Вот мы и вчитываемся в жизнь человека, перемогшего этот обморок, и вглядываемся — как он устоял? Будто рецепта ищем. И слыша его здоровый смех, вырывающийся из всех воспоминаний, понимаем, что он даже не защищается им и не глумится, как многим казалось, а благословляет жизнь, которая выше и дальше этих больных мимолетностей. Только одним этим пониманием, увы, не спасешься. И мы бы рады посмеяться над своим затейливым временем, да смех в нас застревает, и мы торопимся вместе с Варламовым поискать в Толстом ответов поопределеннее смеха, увидеть, что питало его оптимизм в глубине сердца.
И как же радуется автор, как нежен становится к Толстому, когда тот после всех вихрей, забав, отступничеств и уклоненией находит, за что ухватиться и с чем выйти из гнилостного брожения Серебряного века, из рабства и революций, и находит, что выход этот в любви и Родине, которые с этого «открытия» в его творчестве уже навсегда будут связаны между собой. И как горячо подхватывает телегинскую мысль из того же «Хождения по мукам», что все распады, все смутные времена, как ни болезненны, а все-таки преходящи, пока жива народная глубина, что «уезд от нас останется — и оттуда пойдет русская земля».
Да, да, подхватывает автор, «изумительные страницы, вечные»! И опять удивляется, как часто художник в Толстом обгоняет мыслителя и еще посреди разрухи и отчаяния едва отошедшей Гражданской войны уже преодолевает сомнение и отрицание для дела и жизни. И за все сразу прощает автор, а за ним и читатель «Алешку» Толстого, словно уезд этот спасительный он, Толстой, и есть, «третий Толстой», последний Толстой, вечный Толстой, как имя жизни, как имя народа, в котором всего хватает — и лжи, и гордости, и притворства, и даже и подлости и жестокости, но в конце концов превыше всего окажутся в нем терпение и любовь. И сквозь всё светящий, подчеркиваемый Варламовым, такой неожиданный рядом с толстовским именем «дух добротолюбия».
И сила этого художественного убеждения Толстого и за ним Варламова такова, что не хочется смущать себя мыслью: а остался ли еще этот неповрежденный уезд, с которого пойдет Россия, в нынешнем, стократ более поврежденном, чем в пору «Хождения по мукам», дне. Остался ли художник, уверенный в этом и умеющий найти слово воскрешения. Не предположить ли, что Варламов для того и выбрал в герои А. Н. Толстого, чтобы дорога наша была увереннее, раз вот и из таких ухабов и такого мутного вихря («сбились мы, что делать нам?») можно, оказывается, выходить в силе и правде.

__________

Вопросы к тексту:
1. Согласуются ли с отрывком о Варламове и А. Н. Толстом следующие утверждения? (a) Одного понимания смысла толстовского смеха достаточно, чтобы спастись. (b) После «открытия» любовь и Родина в творчестве Толстого навсегда будут связаны между собой. (c) Варламов подчеркивает в Толстом «дух добротолюбия». Для каждого утверждения ответьте «да» или «нет» и приведите решающие слова отрывка в точной цитате.
2. Перепишите из отрывка о Варламове и А. Н. Толстом всё, начиная со слов «Вот мы и вчитываемся» и до слов «в глубине сердца.» включительно.

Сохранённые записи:
__________

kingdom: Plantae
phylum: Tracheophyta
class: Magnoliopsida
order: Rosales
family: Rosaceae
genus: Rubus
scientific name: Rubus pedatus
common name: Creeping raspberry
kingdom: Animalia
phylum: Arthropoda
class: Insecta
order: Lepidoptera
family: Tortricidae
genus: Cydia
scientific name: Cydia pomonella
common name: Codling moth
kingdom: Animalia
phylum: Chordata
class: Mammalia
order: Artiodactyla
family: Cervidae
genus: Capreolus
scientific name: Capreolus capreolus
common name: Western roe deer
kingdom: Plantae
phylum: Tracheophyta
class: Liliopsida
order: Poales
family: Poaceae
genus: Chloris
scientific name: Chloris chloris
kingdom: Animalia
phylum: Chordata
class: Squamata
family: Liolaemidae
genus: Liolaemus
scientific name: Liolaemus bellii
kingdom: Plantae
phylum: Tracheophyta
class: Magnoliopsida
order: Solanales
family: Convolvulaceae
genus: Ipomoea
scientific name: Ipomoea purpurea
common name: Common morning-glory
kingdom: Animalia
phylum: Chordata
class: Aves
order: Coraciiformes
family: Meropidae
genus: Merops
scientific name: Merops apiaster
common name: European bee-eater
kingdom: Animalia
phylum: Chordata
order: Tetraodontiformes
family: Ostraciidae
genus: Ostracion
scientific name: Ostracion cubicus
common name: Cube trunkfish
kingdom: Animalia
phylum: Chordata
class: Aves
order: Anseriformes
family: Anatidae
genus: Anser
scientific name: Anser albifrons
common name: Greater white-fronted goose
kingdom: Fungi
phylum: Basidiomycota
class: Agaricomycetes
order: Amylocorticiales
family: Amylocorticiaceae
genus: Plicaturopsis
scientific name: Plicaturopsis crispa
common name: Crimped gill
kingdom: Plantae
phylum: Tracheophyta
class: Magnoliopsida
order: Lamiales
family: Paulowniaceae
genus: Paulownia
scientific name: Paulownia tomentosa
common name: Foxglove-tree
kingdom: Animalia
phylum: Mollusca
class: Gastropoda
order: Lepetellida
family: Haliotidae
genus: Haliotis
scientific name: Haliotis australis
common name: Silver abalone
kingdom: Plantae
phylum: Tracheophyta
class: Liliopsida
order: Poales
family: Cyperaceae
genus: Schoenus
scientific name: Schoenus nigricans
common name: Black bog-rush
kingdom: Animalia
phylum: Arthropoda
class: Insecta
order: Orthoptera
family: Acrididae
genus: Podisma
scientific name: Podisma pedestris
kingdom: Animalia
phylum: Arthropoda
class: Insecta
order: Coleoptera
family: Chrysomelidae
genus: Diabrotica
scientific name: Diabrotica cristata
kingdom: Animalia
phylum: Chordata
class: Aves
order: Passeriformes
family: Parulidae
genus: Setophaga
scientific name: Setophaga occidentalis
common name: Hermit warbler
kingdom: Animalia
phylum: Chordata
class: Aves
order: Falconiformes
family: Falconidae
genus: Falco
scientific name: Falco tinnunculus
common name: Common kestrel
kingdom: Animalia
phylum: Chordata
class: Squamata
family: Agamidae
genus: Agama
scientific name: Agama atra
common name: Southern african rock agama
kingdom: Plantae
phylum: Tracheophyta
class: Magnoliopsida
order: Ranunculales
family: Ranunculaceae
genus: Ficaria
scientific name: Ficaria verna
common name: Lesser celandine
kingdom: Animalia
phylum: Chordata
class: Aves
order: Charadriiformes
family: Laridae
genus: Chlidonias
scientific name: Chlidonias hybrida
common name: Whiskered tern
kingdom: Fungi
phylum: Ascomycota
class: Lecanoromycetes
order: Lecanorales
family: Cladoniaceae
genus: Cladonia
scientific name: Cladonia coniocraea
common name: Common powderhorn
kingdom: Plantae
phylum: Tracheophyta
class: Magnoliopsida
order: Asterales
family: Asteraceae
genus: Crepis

__________

Ответы по заданиям:
1.
(a) Нет: «Только одним этим пониманием, увы, не спасешься».
(b) Да: «которые с этого «открытия» в его творчестве уже навсегда будут связаны между собой».
(c) Да: «подчеркиваемый Варламовым, такой неожиданный рядом с толстовским именем «дух добротолюбия»».

2.
Вот мы и вчитываемся в жизнь человека, перемогшего этот обморок, и вглядываемся — как он устоял? Будто рецепта ищем. И слыша его здоровый смех, вырывающийся из всех воспоминаний, понимаем, что он даже не защищается им и не глумится, как многим казалось, а благословляет жизнь, которая выше и дальше этих больных мимолетностей. Только одним этим пониманием, увы, не спасешься. И мы бы рады посмеяться над своим затейливым временем, да смех в нас застревает, и мы торопимся вместе с Варламовым поискать в Толстом ответов поопределеннее смеха, увидеть, что питало его оптимизм в глубине сердца.